→ Given data:
[Start of Attachment]
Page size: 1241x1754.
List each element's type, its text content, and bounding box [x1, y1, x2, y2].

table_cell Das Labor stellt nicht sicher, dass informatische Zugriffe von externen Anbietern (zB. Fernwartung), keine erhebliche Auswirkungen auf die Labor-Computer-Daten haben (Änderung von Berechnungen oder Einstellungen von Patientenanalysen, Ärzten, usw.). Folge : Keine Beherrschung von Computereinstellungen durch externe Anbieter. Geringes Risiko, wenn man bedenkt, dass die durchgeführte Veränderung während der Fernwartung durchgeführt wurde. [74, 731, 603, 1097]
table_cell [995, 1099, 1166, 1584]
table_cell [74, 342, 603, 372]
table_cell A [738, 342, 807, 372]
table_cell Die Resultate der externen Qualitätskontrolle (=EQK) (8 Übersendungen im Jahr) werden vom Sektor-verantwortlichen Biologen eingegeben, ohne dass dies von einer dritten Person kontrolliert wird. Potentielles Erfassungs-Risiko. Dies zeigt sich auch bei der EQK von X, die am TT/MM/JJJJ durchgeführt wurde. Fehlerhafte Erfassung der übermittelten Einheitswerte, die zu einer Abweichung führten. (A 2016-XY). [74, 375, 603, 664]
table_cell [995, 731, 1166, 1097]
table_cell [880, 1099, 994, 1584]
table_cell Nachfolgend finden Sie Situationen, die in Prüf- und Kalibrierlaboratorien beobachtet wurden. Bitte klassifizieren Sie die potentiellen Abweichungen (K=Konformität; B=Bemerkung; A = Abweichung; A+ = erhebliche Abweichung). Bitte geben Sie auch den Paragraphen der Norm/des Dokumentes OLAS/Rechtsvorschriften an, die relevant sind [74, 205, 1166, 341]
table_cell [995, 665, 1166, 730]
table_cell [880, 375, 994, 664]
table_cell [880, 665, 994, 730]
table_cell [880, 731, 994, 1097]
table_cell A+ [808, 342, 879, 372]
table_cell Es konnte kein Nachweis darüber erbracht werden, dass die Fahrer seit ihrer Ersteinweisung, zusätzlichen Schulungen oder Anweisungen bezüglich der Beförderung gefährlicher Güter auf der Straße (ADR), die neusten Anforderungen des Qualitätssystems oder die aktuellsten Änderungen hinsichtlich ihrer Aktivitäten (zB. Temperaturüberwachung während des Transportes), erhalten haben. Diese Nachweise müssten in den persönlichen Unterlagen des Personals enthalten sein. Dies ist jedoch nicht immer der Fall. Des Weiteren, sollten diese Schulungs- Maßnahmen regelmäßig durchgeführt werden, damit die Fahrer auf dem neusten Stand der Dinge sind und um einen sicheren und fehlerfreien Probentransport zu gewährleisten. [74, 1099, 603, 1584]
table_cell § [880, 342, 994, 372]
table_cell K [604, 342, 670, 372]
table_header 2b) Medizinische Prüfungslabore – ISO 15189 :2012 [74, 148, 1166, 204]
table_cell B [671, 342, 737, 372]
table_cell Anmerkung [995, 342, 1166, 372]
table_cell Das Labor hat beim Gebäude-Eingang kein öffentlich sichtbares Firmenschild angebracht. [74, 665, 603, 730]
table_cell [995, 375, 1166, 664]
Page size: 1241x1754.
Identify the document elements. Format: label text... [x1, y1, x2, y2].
[End of Attachment]
→ Problem details: Reproduce all of the records exactly.

→ Expected answer:
Page size: 1241x1754.
List each element's type, its text content, and bounding box [x1, y1, x2, y2].

table_cell Das Labor stellt nicht sicher, dass informatische Zugriffe von externen Anbietern (zB. Fernwartung), keine erhebliche Auswirkungen auf die Labor-Computer-Daten haben (Änderung von Berechnungen oder Einstellungen von Patientenanalysen, Ärzten, usw.). Folge : Keine Beherrschung von Computereinstellungen durch externe Anbieter. Geringes Risiko, wenn man bedenkt, dass die durchgeführte Veränderung während der Fernwartung durchgeführt wurde. [74, 731, 603, 1097]
table_cell [995, 1099, 1166, 1584]
table_cell [74, 342, 603, 372]
table_cell A [738, 342, 807, 372]
table_cell Die Resultate der externen Qualitätskontrolle (=EQK) (8 Übersendungen im Jahr) werden vom Sektor-verantwortlichen Biologen eingegeben, ohne dass dies von einer dritten Person kontrolliert wird. Potentielles Erfassungs-Risiko. Dies zeigt sich auch bei der EQK von X, die am TT/MM/JJJJ durchgeführt wurde. Fehlerhafte Erfassung der übermittelten Einheitswerte, die zu einer Abweichung führten. (A 2016-XY). [74, 375, 603, 664]
table_cell [995, 731, 1166, 1097]
table_cell [880, 1099, 994, 1584]
table_cell Nachfolgend finden Sie Situationen, die in Prüf- und Kalibrierlaboratorien beobachtet wurden. Bitte klassifizieren Sie die potentiellen Abweichungen (K=Konformität; B=Bemerkung; A = Abweichung; A+ = erhebliche Abweichung). Bitte geben Sie auch den Paragraphen der Norm/des Dokumentes OLAS/Rechtsvorschriften an, die relevant sind [74, 205, 1166, 341]
table_cell [995, 665, 1166, 730]
table_cell [880, 375, 994, 664]
table_cell [880, 665, 994, 730]
table_cell [880, 731, 994, 1097]
table_cell A+ [808, 342, 879, 372]
table_cell Es konnte kein Nachweis darüber erbracht werden, dass die Fahrer seit ihrer Ersteinweisung, zusätzlichen Schulungen oder Anweisungen bezüglich der Beförderung gefährlicher Güter auf der Straße (ADR), die neusten Anforderungen des Qualitätssystems oder die aktuellsten Änderungen hinsichtlich ihrer Aktivitäten (zB. Temperaturüberwachung während des Transportes), erhalten haben. Diese Nachweise müssten in den persönlichen Unterlagen des Personals enthalten sein. Dies ist jedoch nicht immer der Fall. Des Weiteren, sollten diese Schulungs- Maßnahmen regelmäßig durchgeführt werden, damit die Fahrer auf dem neusten Stand der Dinge sind und um einen sicheren und fehlerfreien Probentransport zu gewährleisten. [74, 1099, 603, 1584]
table_cell § [880, 342, 994, 372]
table_cell K [604, 342, 670, 372]
table_header 2b) Medizinische Prüfungslabore – ISO 15189 :2012 [74, 148, 1166, 204]
table_cell B [671, 342, 737, 372]
table_cell Anmerkung [995, 342, 1166, 372]
table_cell Das Labor hat beim Gebäude-Eingang kein öffentlich sichtbares Firmenschild angebracht. [74, 665, 603, 730]
table_cell [995, 375, 1166, 664]
Page size: 1241x1754.
Identify the document elements. Format: label text... [x1, y1, x2, y2].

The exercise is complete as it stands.